Q. Going to live and work with a bunch of people you don’t know is nothing new for anyone who’s been in the military. What was the biggest surprise for you living in the “TUF” house?
A. What surprised me most were these tough fighters who were breaking mentally in the house. We were all tough athletes, but there was a lack of mental toughness. Some broke under pressure. Some had never been away from their families. They just broke mentally.
Q. You had about two months to prepare for your final bout. What did you do to get ready?

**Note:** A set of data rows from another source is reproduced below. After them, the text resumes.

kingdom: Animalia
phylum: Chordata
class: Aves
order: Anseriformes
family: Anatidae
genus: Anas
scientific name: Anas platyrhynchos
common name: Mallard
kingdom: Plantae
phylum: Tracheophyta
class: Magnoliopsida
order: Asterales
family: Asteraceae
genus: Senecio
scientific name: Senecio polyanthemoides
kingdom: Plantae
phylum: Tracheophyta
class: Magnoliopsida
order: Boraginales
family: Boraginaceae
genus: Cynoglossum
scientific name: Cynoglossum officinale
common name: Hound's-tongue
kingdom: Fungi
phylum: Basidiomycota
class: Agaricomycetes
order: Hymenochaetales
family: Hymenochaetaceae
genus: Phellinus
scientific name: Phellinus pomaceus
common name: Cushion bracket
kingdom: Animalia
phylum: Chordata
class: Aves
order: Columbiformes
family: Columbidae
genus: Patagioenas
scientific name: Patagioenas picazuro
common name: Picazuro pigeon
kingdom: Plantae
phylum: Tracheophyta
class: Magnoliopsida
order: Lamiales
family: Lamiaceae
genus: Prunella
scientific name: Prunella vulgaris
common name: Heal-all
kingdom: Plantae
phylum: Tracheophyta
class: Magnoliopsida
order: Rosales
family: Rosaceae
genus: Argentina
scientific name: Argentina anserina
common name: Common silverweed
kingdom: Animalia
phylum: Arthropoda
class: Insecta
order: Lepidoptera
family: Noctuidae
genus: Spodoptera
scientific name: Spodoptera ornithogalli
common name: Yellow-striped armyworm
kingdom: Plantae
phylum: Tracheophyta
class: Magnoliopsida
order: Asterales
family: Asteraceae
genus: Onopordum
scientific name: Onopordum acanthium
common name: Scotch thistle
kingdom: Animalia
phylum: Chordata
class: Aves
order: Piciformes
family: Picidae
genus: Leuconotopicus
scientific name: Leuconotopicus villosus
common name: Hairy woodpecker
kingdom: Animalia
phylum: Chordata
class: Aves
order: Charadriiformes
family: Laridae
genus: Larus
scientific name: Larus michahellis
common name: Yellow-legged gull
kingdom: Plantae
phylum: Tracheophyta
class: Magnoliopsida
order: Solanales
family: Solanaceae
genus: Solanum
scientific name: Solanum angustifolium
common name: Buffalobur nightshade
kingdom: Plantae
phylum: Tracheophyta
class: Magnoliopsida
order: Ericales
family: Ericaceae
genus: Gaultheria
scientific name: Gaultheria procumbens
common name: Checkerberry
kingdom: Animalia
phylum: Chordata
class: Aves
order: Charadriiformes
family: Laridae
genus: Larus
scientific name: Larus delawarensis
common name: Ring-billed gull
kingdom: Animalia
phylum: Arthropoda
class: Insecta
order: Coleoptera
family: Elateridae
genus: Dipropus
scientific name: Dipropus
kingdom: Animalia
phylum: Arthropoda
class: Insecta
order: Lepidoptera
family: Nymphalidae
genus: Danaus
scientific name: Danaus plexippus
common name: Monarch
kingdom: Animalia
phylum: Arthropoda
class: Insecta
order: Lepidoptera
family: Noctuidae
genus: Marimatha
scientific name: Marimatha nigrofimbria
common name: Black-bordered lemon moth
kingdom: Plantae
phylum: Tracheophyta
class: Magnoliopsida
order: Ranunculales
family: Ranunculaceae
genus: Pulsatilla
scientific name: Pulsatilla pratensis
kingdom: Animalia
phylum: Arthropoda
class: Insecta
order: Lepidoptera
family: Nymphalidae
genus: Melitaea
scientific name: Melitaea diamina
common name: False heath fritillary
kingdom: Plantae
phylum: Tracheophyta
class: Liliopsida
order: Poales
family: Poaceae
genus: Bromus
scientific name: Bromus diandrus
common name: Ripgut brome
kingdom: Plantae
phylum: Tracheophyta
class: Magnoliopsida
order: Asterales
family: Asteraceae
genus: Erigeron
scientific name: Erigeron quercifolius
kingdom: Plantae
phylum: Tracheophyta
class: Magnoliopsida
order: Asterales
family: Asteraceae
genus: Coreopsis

A. Tim Kennedy [an Austin, Texas-based Army National Guard soldier and pro MMA fighter] played a huge role in my training camp. The second I came out of the [“TUF”] house, he took me under his wing and started showing me the way a real pro fighter trains. I had never really trained full time for a fight. … I was in Austin three or four days a week, where Tim is co-owner of Austin Muay Thai. The rest of the time, I was training with my jujitsu coach and my striking coach, as well as Chris Perkins, my boss here at the combatives facility.
Being hit by Tim and training with Tim constantly is definitely trying. A lot of guys quit when they start training with him. You can’t always be the hammer — you have to be the nail sometimes. When I’m training with Tim, I’m usually the nail.